Equally, as has already been mentioned, areas of high need have in my experience always been in inner cities, where it has been difficult for some people to register with a GP. We know that attendance at A&E departments has become extremely high in some areas—almost unsustainably so—and I want to ask how the amendment will address that too.
There are also families who are placed by local authorities in temporary accommodation in other areas. Currently, a local authority is responsible for such a family—for example, social services or family support may be involved with the children. However, if that family is placed in another borough way out of the catchment area, I am not sure who their GP will be. Perhaps the Minister can respond to that as well and say how that would work with a local authority having responsibility for a family placed well outside the area. Would that family still be able to get support by going on to a GP list in the new area? Would that connection be made? Over the years we have worked very hard to make sure that social care, healthcare and local authorities all work together in partnership. Perhaps we could have an explanation of how it is going to work when families with very high needs are spread around.
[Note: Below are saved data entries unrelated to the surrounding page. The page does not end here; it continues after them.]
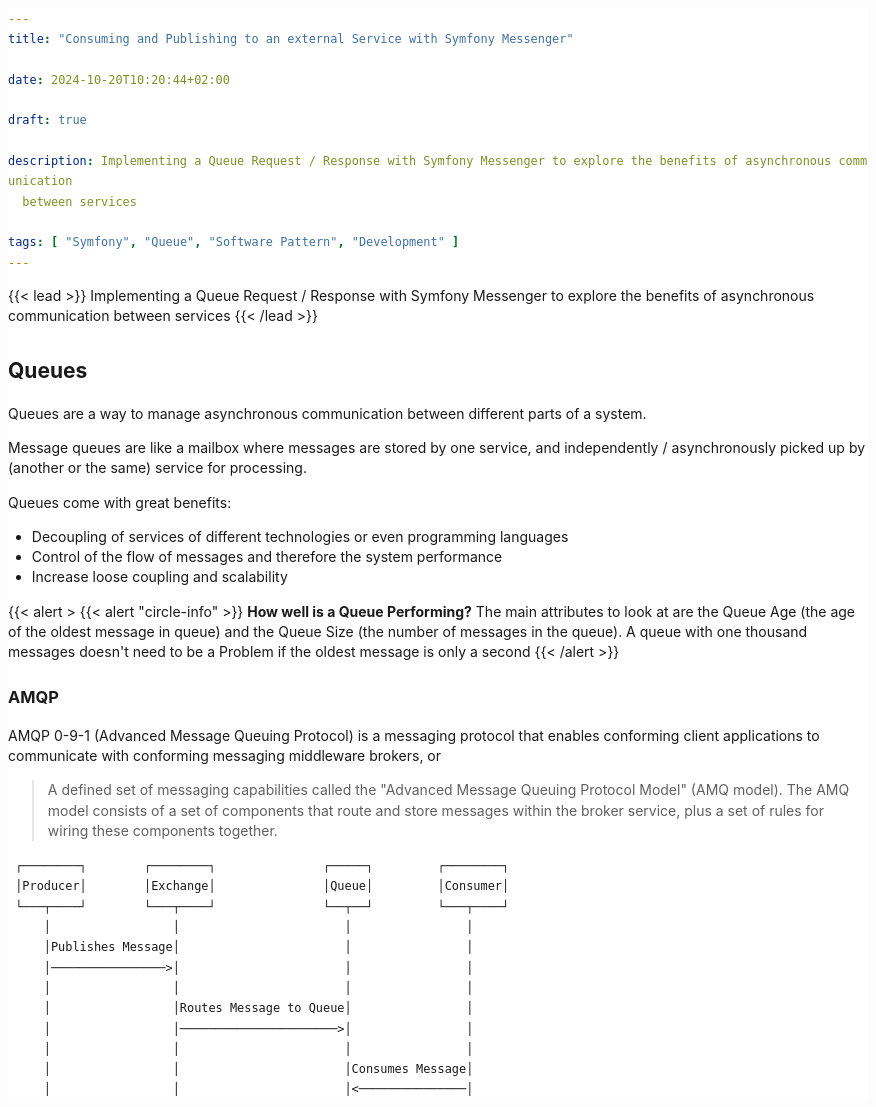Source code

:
 ```yaml
---
title: "Consuming and Publishing to an external Service with Symfony Messenger"

date: 2024-10-20T10:20:44+02:00

draft: true

description: Implementing a Queue Request / Response with Symfony Messenger to explore the benefits of asynchronous communication
  between services

tags: [ "Symfony", "Queue", "Software Pattern", "Development" ]
---
```


{{< lead >}}
Implementing a Queue Request / Response with Symfony Messenger to explore the benefits of asynchronous communication
between services
{{< /lead >}}

## Queues

Queues are a way to manage asynchronous communication between different parts of a system.

Message queues are like a mailbox where messages are stored by one service, and independently / asynchronously picked up
by (another or the same) service for processing.

Queues come with great benefits:

* Decoupling of services of different technologies or even programming languages
* Control of the flow of messages and therefore the system performance
* Increase loose coupling and scalability

{{< alert > {{< alert "circle-info" >}}
**How well is a Queue Performing?** The main attributes to look at are the Queue Age (the age of the oldest message in
queue) and the Queue Size (the number of messages in the queue). A queue with one thousand messages doesn't need to be a
Problem if the oldest message is only a second
{{< /alert >}}

### AMQP

AMQP 0-9-1 (Advanced Message Queuing Protocol) is a messaging protocol that enables conforming client applications to
communicate with conforming messaging middleware brokers, or
> A defined set of messaging capabilities called the "Advanced Message Queuing Protocol
> Model" (AMQ model). The AMQ model consists of a set of components that route and store messages
> within the broker service, plus a set of rules for wiring these components together.
[^ampqp]: [AMQP 0-9-1 Specification](https://www.amqp.org/specification/0-9-1/amqp-org-download)

```goat
 ┌────────┐        ┌────────┐               ┌─────┐         ┌────────┐
 │Producer│        │Exchange│               │Queue│         │Consumer│
 └───┬────┘        └───┬────┘               └──┬──┘         └───┬────┘
     │                 │                       │                │     
     │Publishes Message│                       │                │     
     │────────────────>│                       │                │     
     │                 │                       │                │     
     │                 │Routes Message to Queue│                │     
     │                 │──────────────────────>│                │     
     │                 │                       │                │     
     │                 │                       │Consumes Message│     
     │                 │                       │<───────────────│     
```

[^symfonyMessanger]: [Symfony Messenger](https://symfony.com/doc/current/messenger.html)
[^symfonySerializer]: [Symfony Messenger Serializer](https://github.com/symfony/symfony/blob/7.1/src/Symfony/Component/Messenger/Transport/Serialization/Serializer.php)
[^medium]: [Consume External Messages Using Symfony Messenger](https://medium.com/@sfmok/consume-external-messages-using-symfony-messenger-92f7490d1194)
My Lords, your Lordships will have realised by now that I am basically a simple-minded soul. I am struggling to discover what this issue is but it seems to come down to one specific point: do clinical commissioning groups have the same responsibilities as primary care trusts for planning services for all the people that they think live in their area? That is the core question. Do they have an area base—I dare to risk upsetting my noble friend—for their activities? I understand that it has been decreed that no practice can be part of two clinical commissioning groups; they cannot overlap and have to be distinct and separate. In a sense they are the same as primary care trusts. Do they have a responsibility to plan and provide services for all the people known to be in that area? The rest of this is all peripheral. I require services from the NHS both in London and at home in Essex, and I normally get them. But people in Westminster, where my flat is, know perfectly well that there are lots of second homes in Westminster, and presumably the health authorities and primary care trusts know that as well and plan on that basis. It is a simple question: does somebody have a responsibility to plan and provide services for all the people in their area? Yes or no?